Talk to God
I just turned twenty at the beginning of the month. It’s something I’ve been grappling with for a long time. I’m no longer a teenager, and I’ve now been alive for two whole decades. This fall I’m going to be a junior in college, and next spring I’ll be turning twenty-one. Although my parents and relatives would argue that twenty isn’t necessarily old (compared to being fifty), it’s old for me. There are a lot of things in life that start to change in your twenties. Moving out of your parents’ house, graduating college, getting a “real” job, paying your own bills. You don’t realize how much you need your parents until you have to be your own parent. It’s hard to be an adult, and it didn’t take turning twenty for me to realize that.
Looking back on this year of school, I’ve noticed that God has been testing me. Shocking, I know, but I think this year was more dramatic than past ones. To give you a quick list of the testing times I’ve had…I got my first speeding ticket this past fall ($430). I got my first flat tire (and got it fixed in less than 12 hours) this past March. The windshield of my car cracked (I still haven’t fixed that one yet). I lost two iPhones this school year; one fell down a sewer grate, the other one I dropped on my tile floor. Not to mention countless other frustrations and problems that just made me, well, mad. But throughout all these problems, I learned things. I learned more about myself and about God and about my parents. I found that I’m much more independent and capable than I thought I ever could be. I found that God was there for me through it all, and He even opened some amazing doors while I was crying on the floor. I found that my parents love me more than anything, and even though I wouldn’t trust myself after all this, they still trust me.
You probably assume that since I’m now twenty, I shouldn’t look to my parents for help. That I shouldn’t need their help as often. That I am an adult. And some of that is true, but not completely. I think in growing up we learn to ask for help rather than do everything by ourselves. This applies both to parents and God. God just wants to be able to give us what we want, whether that be help or joy or everlasting life. It’s similar with parents, but unfortunately they can’t supply everlasting life like God can. When you reach this time of your life (college, your 20s, etc.), you learn how to ask for things from your parents. Some of the obvious questions are “Can you buy me some food while you’re visiting?” or “How do I fix a flat tire?” or even “Could you help me with my taxes?” We ask our earthly parents for help all the time, but do we ever look to our heavenly Father or help? I don’t think we do so as much as we should; at least, I don’t. I don’t think your first response to anything is to run to your bible and seek out God.
Obviously we all seek God differently, and we all have different relationships with Him. I personally spend minimal time reading my bible or doing serious prayer time. I like worship, and I like to just direct some of my daily thoughts at God. (He’s listening anyways, right?) All these trying times I’ve had have showed me that no matter how you deal with your problems, you should at least let God in on them.

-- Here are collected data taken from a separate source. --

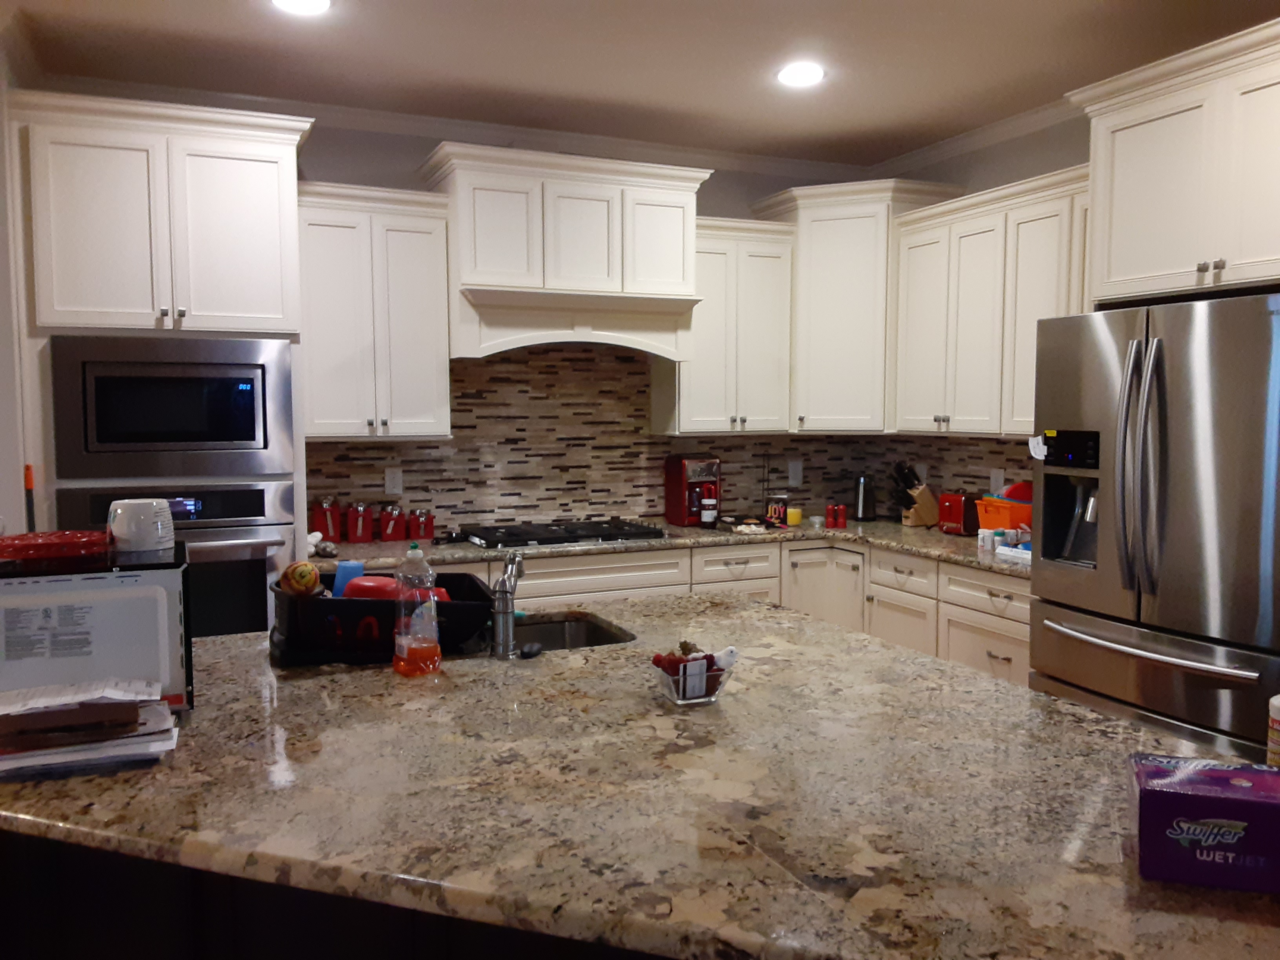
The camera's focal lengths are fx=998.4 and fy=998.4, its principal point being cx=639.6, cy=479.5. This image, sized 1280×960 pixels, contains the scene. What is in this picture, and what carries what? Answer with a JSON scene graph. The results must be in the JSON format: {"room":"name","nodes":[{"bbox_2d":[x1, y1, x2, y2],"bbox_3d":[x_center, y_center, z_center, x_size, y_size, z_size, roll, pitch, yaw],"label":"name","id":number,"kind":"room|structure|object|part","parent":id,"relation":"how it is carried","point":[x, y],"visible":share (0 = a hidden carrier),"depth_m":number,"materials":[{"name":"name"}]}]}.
{"room":"kitchen","nodes":[
{"label":"kitchen","id":0,"kind":"room"},
{"bbox_2d":[0,12,30,540],"bbox_3d":[-2.261,-0.174,3.594,0.153,2.741,0.873,-2,5,-23],"label":"left wall","id":1,"kind":"structure","parent":0,"point":[1,315],"depth_m":3.26,"materials":[{"name":"white paint"}]},
{"bbox_2d":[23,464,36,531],"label":"broom handle","id":2,"kind":"object","parent":1,"relation":"attached to","point":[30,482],"visible":0.5,"depth_m":3.29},
{"bbox_2d":[288,123,874,531],"bbox_3d":[-0.598,-0.234,4.722,4.040,2.741,0.127,-2,5,-23],"label":"back wall","id":3,"kind":"structure","parent":0,"point":[722,186],"depth_m":4.44,"materials":[{"name":"grey paint"}]},
{"bbox_2d":[9,91,314,615],"bbox_3d":[-1.757,-0.051,3.817,0.927,2.502,0.683,-2,5,-23],"label":"oven cabinet","id":4,"kind":"object","parent":3,"relation":"attached to","point":[263,173],"visible":0.55,"depth_m":3.48,"materials":[{"name":"white paint"}]},
{"bbox_2d":[48,334,294,481],"bbox_3d":[-1.698,-0.267,3.695,0.764,0.492,0.448,-2,5,-23],"label":"microwave","id":5,"kind":"object","parent":4,"relation":"in","point":[88,447],"visible":0.99,"depth_m":3.48,"materials":[{"name":"silver metal"}]},
{"bbox_2d":[60,480,298,640],"bbox_3d":[-1.699,0.381,3.719,0.758,0.745,0.583,-2,5,-23],"label":"wall oven","id":6,"kind":"object","parent":4,"relation":"in","point":[255,573],"visible":0.4,"depth_m":3.57,"materials":[{"name":"silver metal"}]},
{"bbox_2d":[296,180,452,439],"bbox_3d":[-1.144,-0.677,4.213,0.627,1.019,0.374,-2,5,-23],"label":"upper cabinet","id":7,"kind":"object","parent":3,"relation":"attached to","point":[435,240],"visible":0.9,"depth_m":4.08,"materials":[{"name":"white paint"}]},
{"bbox_2d":[26,72,1077,183],"bbox_3d":[-0.605,-1.567,4.543,3.996,0.084,0.076,-2,5,-23],"label":"crown molding","id":8,"kind":"structure","parent":3,"relation":"attached to","point":[417,119],"depth_m":4.46,"materials":[{"name":"white paint"}]},
{"bbox_2d":[417,141,710,362],"bbox_3d":[-0.334,-0.955,4.451,1.215,0.845,0.513,-2,5,-23],"label":"range hood","id":9,"kind":"object","parent":3,"relation":"attached to","point":[687,275],"visible":0.95,"depth_m":4.26,"materials":[{"name":"white paint"}]},
{"bbox_2d":[305,343,921,532],"bbox_3d":[0.203,-0.171,4.255,3.152,0.884,1.515,-2,5,-23],"label":"tile backsplash","id":10,"kind":"structure","parent":3,"relation":"attached to","point":[428,461],"depth_m":4.80,"materials":[{"name":"tile"}]},
{"bbox_2d":[383,467,403,494],"bbox_3d":[-1.100,0.007,4.453,0.074,0.119,0.008,-2,5,-23],"label":"wall outlet","id":11,"kind":"object","parent":10,"relation":"attached to","point":[396,482],"visible":0.98,"depth_m":4.45,"materials":[{"name":"white plastic"}]},
{"bbox_2d":[787,458,802,486],"bbox_3d":[0.826,-0.038,5.296,0.078,0.126,0.008,-2,5,-23],"label":"wall outlet","id":12,"kind":"object","parent":10,"relation":"attached to","point":[796,469],"visible":0.99,"depth_m":5.29,"materials":[{"name":"white plastic"}]},
{"bbox_2d":[372,537,1027,686],"bbox_3d":[0.120,0.756,4.264,2.954,0.887,1.425,-2,5,-23],"label":"base cabinet","id":13,"kind":"object","parent":3,"relation":"attached to","point":[1005,625],"visible":0.18,"depth_m":4.26,"materials":[{"name":"white paint"}]},
{"bbox_2d":[307,516,1032,578],"bbox_3d":[0.260,0.290,4.394,2.959,0.041,1.179,-2,5,-23],"label":"countertop","id":14,"kind":"structure","parent":13,"relation":"on","point":[966,552],"depth_m":4.30,"materials":[{"name":"stone"}]},
{"bbox_2d":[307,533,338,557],"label":"figurine","id":15,"kind":"object","parent":14,"relation":"on","point":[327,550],"visible":0.9,"depth_m":3.95,"materials":[{"name":"white"}]},
{"bbox_2d":[309,497,341,543],"bbox_3d":[-1.348,0.172,4.270,0.124,0.208,0.125,-2,5,-23],"label":"red canister","id":16,"kind":"object","parent":14,"relation":"on","point":[324,528],"visible":0.93,"depth_m":4.22,"materials":[{"name":"red"}]},
{"bbox_2d":[345,500,374,542],"bbox_3d":[-1.219,0.178,4.341,0.117,0.181,0.117,-2,5,-23],"label":"red canister","id":17,"kind":"object","parent":14,"relation":"on","point":[359,533],"visible":0.99,"depth_m":4.30,"materials":[{"name":"red"}]},
{"bbox_2d":[377,503,405,541],"bbox_3d":[-1.096,0.182,4.396,0.114,0.165,0.113,-2,5,-23],"label":"red canister","id":18,"kind":"object","parent":14,"relation":"on","point":[388,528],"visible":0.99,"depth_m":4.35,"materials":[{"name":"red"}]},
{"bbox_2d":[406,509,434,541],"bbox_3d":[-0.970,0.195,4.410,0.113,0.138,0.110,-2,5,-23],"label":"red canister","id":19,"kind":"object","parent":14,"relation":"on","point":[428,533],"visible":0.99,"depth_m":4.37,"materials":[{"name":"red"}]},
{"bbox_2d":[450,518,667,549],"bbox_3d":[-0.372,0.237,4.471,0.882,0.049,0.520,-2,5,-23],"label":"gas cooktop","id":20,"kind":"object","parent":14,"relation":"in","point":[563,536],"visible":0.98,"depth_m":4.37,"materials":[{"name":"black metal"}]},
{"bbox_2d":[663,454,721,526],"bbox_3d":[0.278,0.049,4.940,0.224,0.342,0.287,-2,5,-23],"label":"coffee maker","id":21,"kind":"object","parent":14,"relation":"on","point":[677,482],"visible":0.94,"depth_m":4.88,"materials":[{"name":"red plastic"}]},
{"bbox_2d":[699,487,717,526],"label":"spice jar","id":22,"kind":"object","parent":14,"relation":"on","point":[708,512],"visible":0.99,"depth_m":4.82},
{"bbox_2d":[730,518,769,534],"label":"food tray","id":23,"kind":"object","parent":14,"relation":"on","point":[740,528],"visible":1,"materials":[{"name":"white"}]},
{"bbox_2d":[765,493,789,526],"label":"decorative sign","id":24,"kind":"object","parent":14,"relation":"on","point":[772,512],"visible":0.99,"depth_m":4.92,"materials":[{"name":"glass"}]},
{"bbox_2d":[785,500,802,526],"bbox_3d":[0.765,0.172,4.970,0.086,0.111,0.086,-2,5,-23],"label":"candle","id":25,"kind":"object","parent":14,"relation":"on","point":[791,520],"visible":1,"depth_m":4.94,"materials":[{"name":"yellow wax"}]},
{"bbox_2d":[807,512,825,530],"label":"small glass jar","id":26,"kind":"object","parent":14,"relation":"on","point":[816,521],"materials":[{"name":"clear glass"}]},
{"bbox_2d":[824,503,837,527],"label":"red shaker","id":27,"kind":"object","parent":14,"relation":"on","point":[830,517],"visible":0.99,"depth_m":4.87,"materials":[{"name":"red"}]},
{"bbox_2d":[836,503,848,527],"bbox_3d":[0.989,0.178,4.899,0.056,0.107,0.054,-2,5,-23],"label":"red shaker","id":28,"kind":"object","parent":14,"relation":"on","point":[844,522],"visible":0.99,"depth_m":4.88,"materials":[{"name":"red"}]},
{"bbox_2d":[852,473,876,521],"bbox_3d":[1.162,0.084,5.178,0.125,0.244,0.123,-2,5,-23],"label":"thermos","id":29,"kind":"object","parent":14,"relation":"on","point":[865,501],"visible":0.99,"depth_m":5.14,"materials":[{"name":"metal"}]},
{"bbox_2d":[891,462,939,527],"bbox_3d":[1.343,0.072,4.918,0.259,0.309,0.109,-2,5,-23],"label":"knife block","id":30,"kind":"object","parent":14,"relation":"on","point":[923,520],"visible":0.99,"depth_m":4.88,"materials":[{"name":"brown wood"}]},
{"bbox_2d":[938,490,979,534],"bbox_3d":[1.519,0.148,4.677,0.240,0.192,0.149,-4,6,-42],"label":"red toaster","id":31,"kind":"object","parent":14,"relation":"on","point":[957,520],"visible":0.89,"depth_m":4.59,"materials":[{"name":"red metal"}]},
{"bbox_2d":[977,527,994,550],"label":"pill bottle","id":32,"kind":"object","parent":14,"relation":"on","point":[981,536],"visible":0.95,"depth_m":4.10,"materials":[{"name":"white plastic"}]},
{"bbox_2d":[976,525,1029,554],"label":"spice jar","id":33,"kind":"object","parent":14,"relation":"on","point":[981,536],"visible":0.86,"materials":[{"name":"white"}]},
{"bbox_2d":[975,494,1031,533],"bbox_3d":[1.623,0.145,4.278,0.301,0.254,0.274,-2,5,-23],"label":"orange basket","id":34,"kind":"object","parent":14,"relation":"on","point":[1008,506],"visible":0.61,"depth_m":4.20,"materials":[{"name":"orange plastic"}]},
{"bbox_2d":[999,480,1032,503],"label":"red bowl","id":35,"kind":"object","parent":34,"relation":"in","point":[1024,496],"visible":0.3,"depth_m":4.23,"materials":[{"name":"red plastic"}]},
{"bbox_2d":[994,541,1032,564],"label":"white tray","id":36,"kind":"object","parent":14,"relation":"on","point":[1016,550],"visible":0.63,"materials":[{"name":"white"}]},
{"bbox_2d":[654,214,796,435],"bbox_3d":[0.400,-0.725,4.907,0.644,1.017,0.369,-2,5,-23],"label":"upper cabinet","id":37,"kind":"object","parent":3,"relation":"attached to","point":[719,278],"visible":0.83,"depth_m":4.78,"materials":[{"name":"white wood"}]},
{"bbox_2d":[753,180,961,434],"bbox_3d":[1.065,-0.820,5.013,0.753,1.185,0.724,-2,5,-23],"label":"corner upper cabinet","id":38,"kind":"object","parent":3,"relation":"attached to","point":[849,297],"visible":0.76,"depth_m":4.80,"materials":[{"name":"white paint"}]},
{"bbox_2d":[0,0,1279,165],"bbox_3d":[-0.978,-1.352,0.653,8.844,0.096,8.720,-2,5,-23],"label":"ceiling","id":39,"kind":"structure","parent":0,"point":[229,11],"depth_m":3.60,"materials":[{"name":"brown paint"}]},
{"bbox_2d":[270,0,330,15],"bbox_3d":[-1.060,-1.490,3.109,0.200,0.010,0.200,-2,5,-23],"label":"recessed light","id":40,"kind":"object","parent":39,"relation":"in","point":[306,4],"visible":0.98,"depth_m":3.14,"materials":[{"name":"white"}]},
{"bbox_2d":[776,61,824,86],"bbox_3d":[0.609,-1.538,3.793,0.194,0.010,0.196,-2,5,-23],"label":"recessed light","id":41,"kind":"object","parent":39,"relation":"in","point":[804,76],"visible":0.99,"depth_m":3.78,"materials":[{"name":"white"}]},
{"bbox_2d":[870,107,1094,509],"bbox_3d":[2.635,-0.079,2.452,0.130,2.762,6.671,-2,5,-23],"label":"right wall","id":42,"kind":"structure","parent":0,"point":[1008,149],"depth_m":4.46,"materials":[{"name":"paint"}]},
{"bbox_2d":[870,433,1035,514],"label":"tile backsplash","id":43,"kind":"structure","parent":42,"relation":"attached to","point":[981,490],"depth_m":4.88,"materials":[{"name":"brown tile"}]},
{"bbox_2d":[989,467,1005,494],"bbox_3d":[1.641,0.011,4.599,0.008,0.120,0.075,-2,5,-23],"label":"wall outlet","id":44,"kind":"object","parent":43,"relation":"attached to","point":[992,482],"visible":0.87,"depth_m":4.59,"materials":[{"name":"white plastic"}]},
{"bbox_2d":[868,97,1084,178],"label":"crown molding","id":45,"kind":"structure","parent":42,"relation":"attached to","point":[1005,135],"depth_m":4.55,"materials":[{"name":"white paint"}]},
{"bbox_2d":[889,165,1092,436],"bbox_3d":[1.621,-0.683,4.228,0.380,1.018,1.319,-2,5,-23],"label":"upper cabinet","id":46,"kind":"object","parent":42,"relation":"attached to","point":[904,221],"visible":0.65,"depth_m":4.21,"materials":[{"name":"white paint"}]},
{"bbox_2d":[1067,16,1279,305],"bbox_3d":[1.929,0.009,3.102,0.680,2.565,1.026,-2,5,-23],"label":"upper cabinet","id":47,"kind":"object","parent":42,"relation":"attached to","point":[1132,243],"visible":0.98,"depth_m":3.01,"materials":[{"name":"white paint"}]},
{"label":"knobs","id":48,"kind":"part","parent":47,"relation":"part of","materials":[{"name":"metal"}]},
{"label":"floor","id":49,"kind":"structure","parent":0,"visible":0},
{"bbox_2d":[0,830,672,959],"bbox_3d":[-0.074,0.901,1.942,2.097,0.886,1.993,-2,5,-23],"label":"kitchen island","id":50,"kind":"object","parent":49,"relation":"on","point":[86,937],"visible":0.22,"depth_m":1.76,"materials":[{"name":"wood"}]},
{"bbox_2d":[0,588,1279,959],"bbox_3d":[-0.095,0.471,2.002,2.197,0.042,2.133,-2,5,-23],"label":"island countertop","id":51,"kind":"structure","parent":50,"relation":"on","point":[573,657],"depth_m":1.51,"materials":[{"name":"stone"}]},
{"bbox_2d":[0,677,181,777],"bbox_3d":[-0.982,0.409,1.680,0.377,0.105,0.276,-2,5,-23],"label":"paper stack","id":52,"kind":"object","parent":51,"relation":"on","point":[67,713],"visible":0.98,"depth_m":1.64,"materials":[{"name":"paper"}]},
{"bbox_2d":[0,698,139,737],"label":"brown folder","id":53,"kind":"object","parent":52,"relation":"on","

He is the only person who can really help you. Are you anxious for a final? Talk to God. Are you wondering how you’ll pay for college? Talk to God. Are you making a big decision? Talk to God. And sometimes, even reading your bible will help. Although I don’t do it regularly, when I’m anxious and I pick out a random passage, I can sit with my bible for an hour reading all kinds of things.
What I’m trying to say is that even though I’m an adult, I recognize that I do and will need help. I can’t always help myself, and usually I end up calling my mom in a panicky voice. But of course, once the earthly stuff is cleared up (paperwork, maintenance, purchases, etc.), I make sure to ask God for help too.